Maybe the answer is to cut him, trade him to anyone who might want him. 

But Ham has to have an answer. The ambiguity is poisoning the franchise.

Be cool 

The Lakers roster is already full of superstars who have won NBA titles. This is not a young team that needs to learn how to win. How did Phil Jackson, and before him Pat Riley, inspire the Lakers to play hard? By making the players accountable, by telling them they were the best and if they worked hard and played the game the right way, success would follow.

Ham needs to adopt that same mindset. When things get heated, he has to stay cool and confident that his team will find a way to thrive. 

Build a winning staff

One of the big stories to come out after Ham’s hiring was the fact that he was going to be given autonomy to hire his assistant coaches. In any other franchise when a new coach is hired, that’s pretty much a given. With the Lakers, who have way too many “advisers,” not so much.

The Lakers would probably like to see Ham bring on an assistant who has head coaching experience. Vogel had Jason Kidd the first two years. David Fizdale was on the Lakers staff last year. Fizdale has been an NBA head coach. If Fizdale wants to stay in L.A. maybe he’s the best choice.

Talk endgame with LeBron

No one can truly relate to LeBron James with all his accomplishments and goals, but Ham should command a certain amount of respect from James. Ham is the head coach. James is the player. Of course, James is/was (depending on how you feel) the greatest player in the world. If James wanted Ham fired on Friday, he’d probably be fired.

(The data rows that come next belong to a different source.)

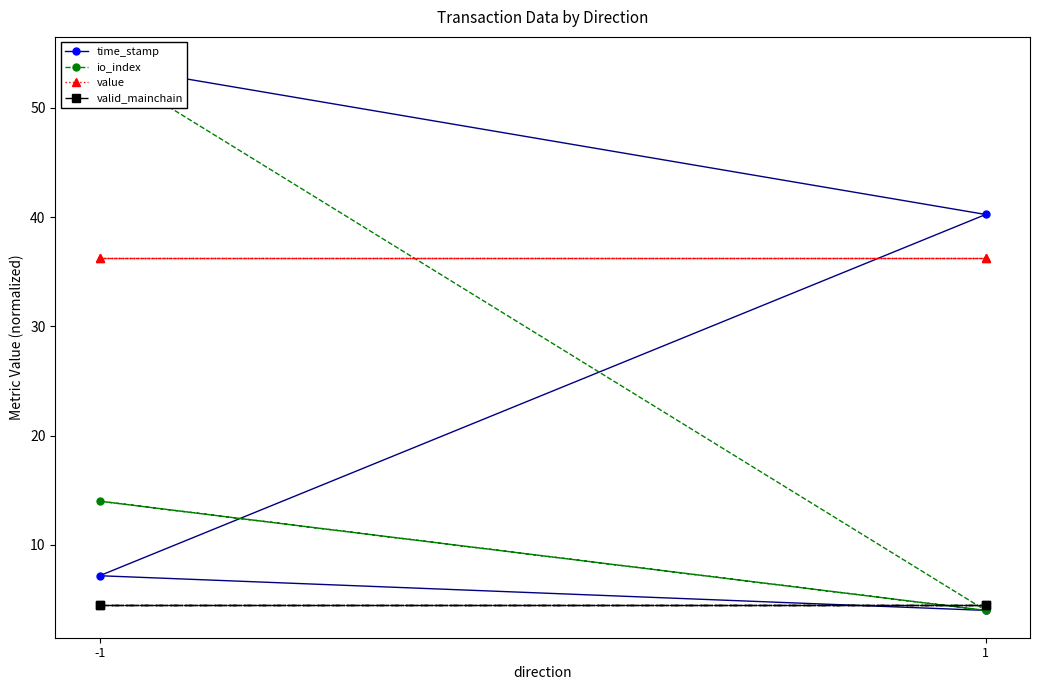

How many distinct data groups are displayed?

4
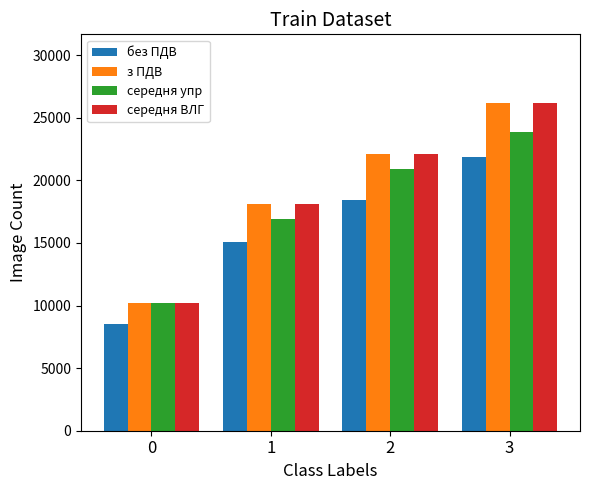

Rank the categories by середня ВЛГ value from highest to lowest.

3, 2, 1, 0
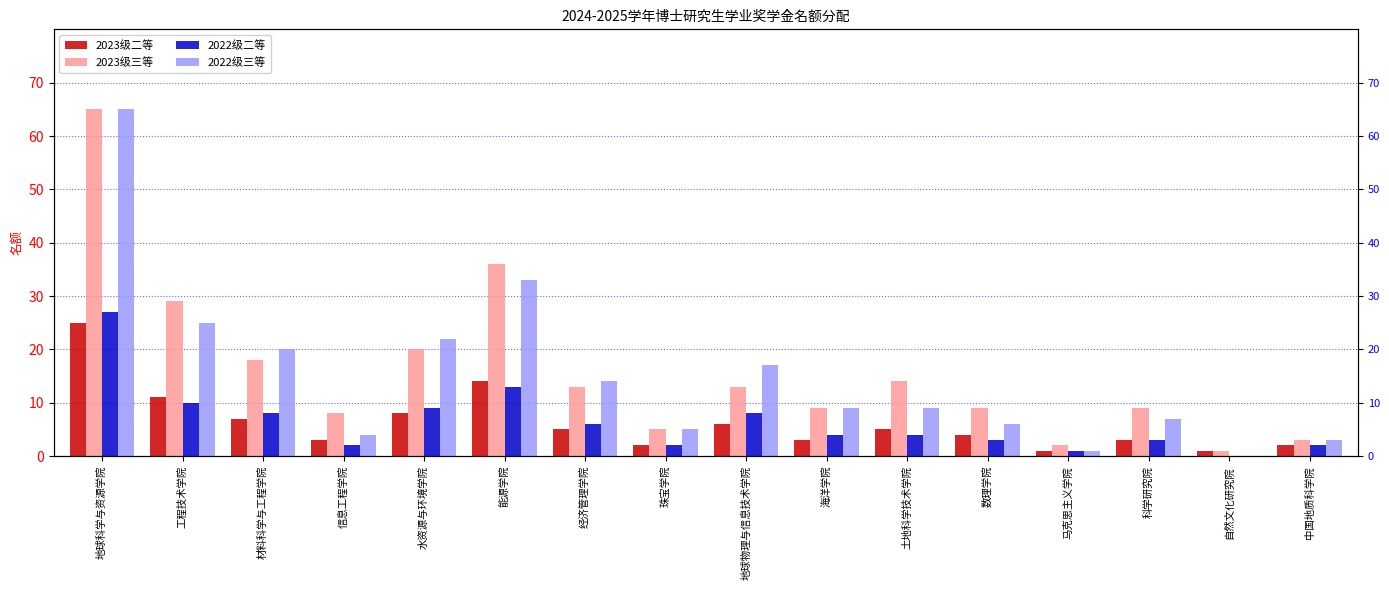

Rank the series by their maximum value, from highest to lowest.

2023级三等, 2022级三等, 2022级二等, 2023级二等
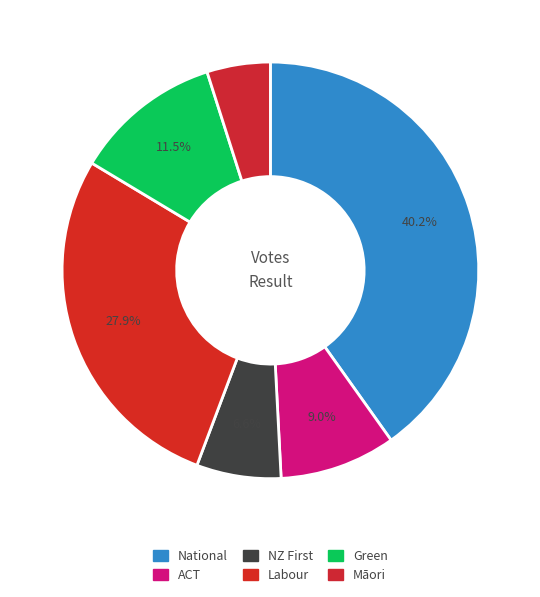

How many segments does this pie chart have?

6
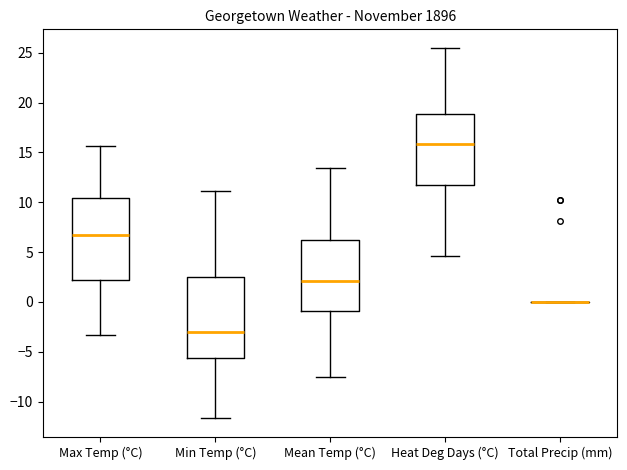

Reading left to right, read every box against the y-axis: the position of its median line, the range the box covers, and the ends of its whiskers. The values are not printed on the chart, so give them approximately, as read against the axis.

Max Temp (°C): median 6.5, box 2.0 to 10.5, whiskers -3.5 to 15.5
Min Temp (°C): median -3.0, box -5.5 to 2.5, whiskers -11.5 to 11.0
Mean Temp (°C): median 2.0, box -1.0 to 6.0, whiskers -7.5 to 13.5
Heat Deg Days (°C): median 16.0, box 12.0 to 19.0, whiskers 4.5 to 25.5
Total Precip (mm): box collapsed to a line at 0.0, whiskers 0.0 to 0.0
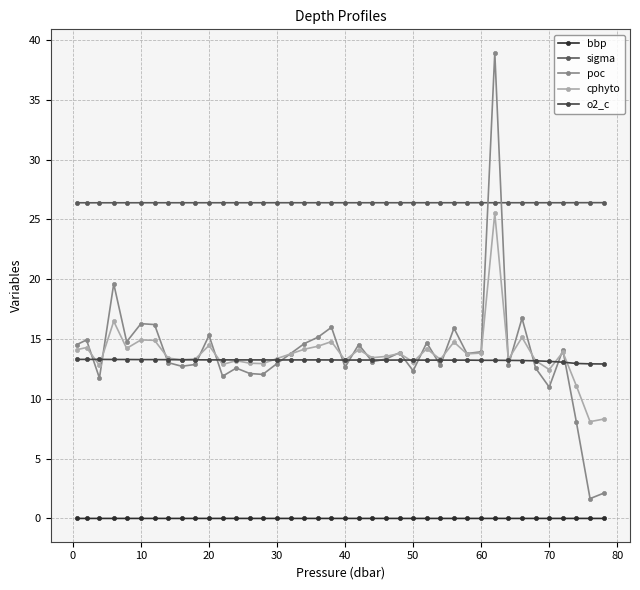

What are all the series names shown in the legend?

bbp, sigma, poc, cphyto, o2_c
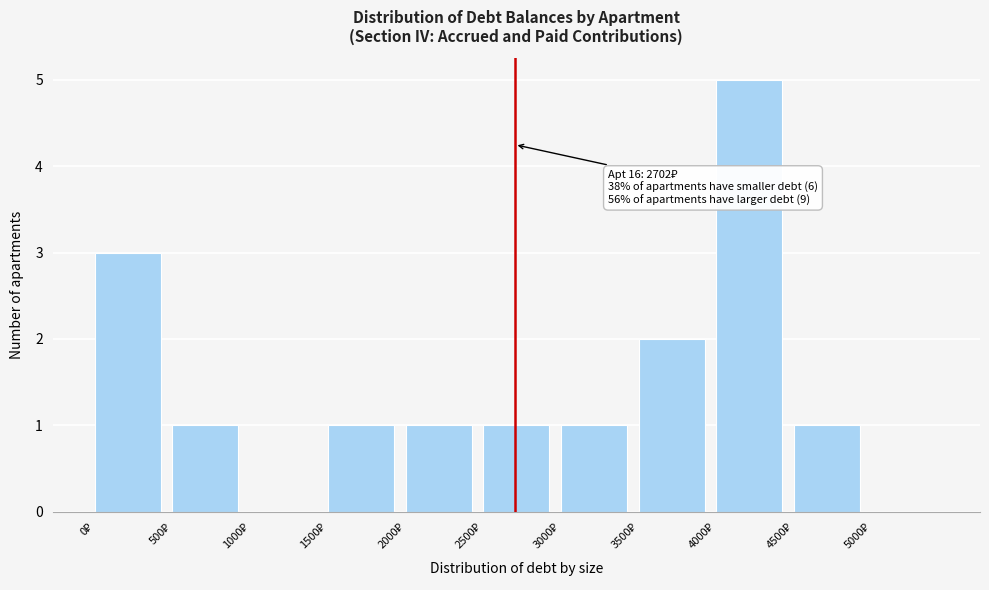

Which range on the x-axis has the tallest bar?

4000 to 4500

At this point though, you have to believe that James’ only goal is to win NBA titles. Ham needs to show a road map on how to get there. To me, that means backing off on James’ workload. James doesn’t need to play 45 minutes on the second game of some god-awful back-to-back in Minnesota. The goal should be getting James to the playoffs rested and ready. James has to be on board with the plan.